**EXERCISE PROMPT:**
Please copy each line below that contains the word "西川支店の店番".

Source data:
----------------

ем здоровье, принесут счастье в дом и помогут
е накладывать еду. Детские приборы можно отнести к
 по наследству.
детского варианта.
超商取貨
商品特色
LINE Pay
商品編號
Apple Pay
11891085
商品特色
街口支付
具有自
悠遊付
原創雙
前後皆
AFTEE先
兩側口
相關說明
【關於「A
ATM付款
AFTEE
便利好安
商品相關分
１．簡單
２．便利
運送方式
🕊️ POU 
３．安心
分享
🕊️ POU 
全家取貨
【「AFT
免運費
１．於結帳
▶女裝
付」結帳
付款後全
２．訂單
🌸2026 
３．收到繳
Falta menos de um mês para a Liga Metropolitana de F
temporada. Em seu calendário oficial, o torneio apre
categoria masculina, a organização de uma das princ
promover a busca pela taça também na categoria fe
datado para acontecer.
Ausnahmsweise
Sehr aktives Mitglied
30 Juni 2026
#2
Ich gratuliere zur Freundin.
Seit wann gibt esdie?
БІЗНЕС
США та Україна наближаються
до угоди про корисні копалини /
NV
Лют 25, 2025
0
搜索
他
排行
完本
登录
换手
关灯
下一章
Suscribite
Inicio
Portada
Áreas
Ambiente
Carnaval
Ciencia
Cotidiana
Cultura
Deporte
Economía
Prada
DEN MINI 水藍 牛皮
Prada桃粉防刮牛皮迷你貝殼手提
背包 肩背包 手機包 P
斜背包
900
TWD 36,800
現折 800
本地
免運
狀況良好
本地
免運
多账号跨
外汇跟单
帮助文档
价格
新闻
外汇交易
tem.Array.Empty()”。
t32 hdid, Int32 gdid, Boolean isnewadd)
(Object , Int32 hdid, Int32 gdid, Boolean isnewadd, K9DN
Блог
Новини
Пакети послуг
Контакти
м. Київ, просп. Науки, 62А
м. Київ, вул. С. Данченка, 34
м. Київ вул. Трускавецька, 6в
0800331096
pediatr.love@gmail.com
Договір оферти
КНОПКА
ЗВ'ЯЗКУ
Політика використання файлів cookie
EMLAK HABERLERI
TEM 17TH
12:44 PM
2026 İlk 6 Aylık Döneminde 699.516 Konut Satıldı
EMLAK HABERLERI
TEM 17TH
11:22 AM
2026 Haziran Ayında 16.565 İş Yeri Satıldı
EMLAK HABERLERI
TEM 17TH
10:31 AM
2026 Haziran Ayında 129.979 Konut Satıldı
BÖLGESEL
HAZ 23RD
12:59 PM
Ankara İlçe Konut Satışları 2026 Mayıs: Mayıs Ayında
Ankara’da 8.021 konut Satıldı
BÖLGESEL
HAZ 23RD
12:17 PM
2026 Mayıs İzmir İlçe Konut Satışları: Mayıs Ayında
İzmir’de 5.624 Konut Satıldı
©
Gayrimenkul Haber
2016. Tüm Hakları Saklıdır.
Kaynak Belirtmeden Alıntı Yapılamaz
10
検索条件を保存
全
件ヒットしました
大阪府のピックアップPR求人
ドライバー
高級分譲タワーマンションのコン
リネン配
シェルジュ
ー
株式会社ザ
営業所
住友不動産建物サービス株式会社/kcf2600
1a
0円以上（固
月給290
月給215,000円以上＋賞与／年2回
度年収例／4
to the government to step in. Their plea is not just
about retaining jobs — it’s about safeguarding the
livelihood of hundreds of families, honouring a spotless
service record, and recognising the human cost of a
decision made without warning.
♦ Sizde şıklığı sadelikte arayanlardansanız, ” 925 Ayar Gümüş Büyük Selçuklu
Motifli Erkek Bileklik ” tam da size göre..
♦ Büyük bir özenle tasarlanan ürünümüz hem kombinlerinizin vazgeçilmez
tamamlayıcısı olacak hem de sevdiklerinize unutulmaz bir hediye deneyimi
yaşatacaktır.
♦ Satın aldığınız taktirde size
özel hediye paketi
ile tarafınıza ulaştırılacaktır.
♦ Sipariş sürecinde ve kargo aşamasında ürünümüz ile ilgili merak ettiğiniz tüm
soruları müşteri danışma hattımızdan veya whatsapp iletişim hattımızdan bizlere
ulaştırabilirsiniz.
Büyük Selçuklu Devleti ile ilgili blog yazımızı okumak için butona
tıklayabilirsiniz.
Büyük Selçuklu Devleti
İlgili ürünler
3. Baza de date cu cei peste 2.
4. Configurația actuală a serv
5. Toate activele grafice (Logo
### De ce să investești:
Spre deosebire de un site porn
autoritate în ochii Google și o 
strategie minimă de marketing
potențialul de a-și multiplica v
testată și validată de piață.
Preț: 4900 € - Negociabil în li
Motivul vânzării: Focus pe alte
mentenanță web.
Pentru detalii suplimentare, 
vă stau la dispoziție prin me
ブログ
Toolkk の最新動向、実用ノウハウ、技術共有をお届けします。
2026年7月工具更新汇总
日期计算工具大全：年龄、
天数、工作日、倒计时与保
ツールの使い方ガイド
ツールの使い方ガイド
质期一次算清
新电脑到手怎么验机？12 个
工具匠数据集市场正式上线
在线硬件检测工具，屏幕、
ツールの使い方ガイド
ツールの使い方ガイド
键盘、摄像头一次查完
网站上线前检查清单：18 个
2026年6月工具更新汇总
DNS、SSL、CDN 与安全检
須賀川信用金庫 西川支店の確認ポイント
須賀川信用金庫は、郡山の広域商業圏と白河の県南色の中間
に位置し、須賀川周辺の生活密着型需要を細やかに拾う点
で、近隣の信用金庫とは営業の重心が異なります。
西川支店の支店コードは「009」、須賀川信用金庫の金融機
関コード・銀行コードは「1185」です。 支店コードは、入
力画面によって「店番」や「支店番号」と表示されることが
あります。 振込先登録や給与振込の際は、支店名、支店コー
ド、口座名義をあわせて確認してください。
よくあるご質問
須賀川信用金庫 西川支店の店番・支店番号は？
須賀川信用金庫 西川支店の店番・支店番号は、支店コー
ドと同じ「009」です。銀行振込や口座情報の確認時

----------------

**EXERCISE RESPONSE:**
須賀川信用金庫 西川支店の店番・支店番号は？
須賀川信用金庫 西川支店の店番・支店番号は、支店コー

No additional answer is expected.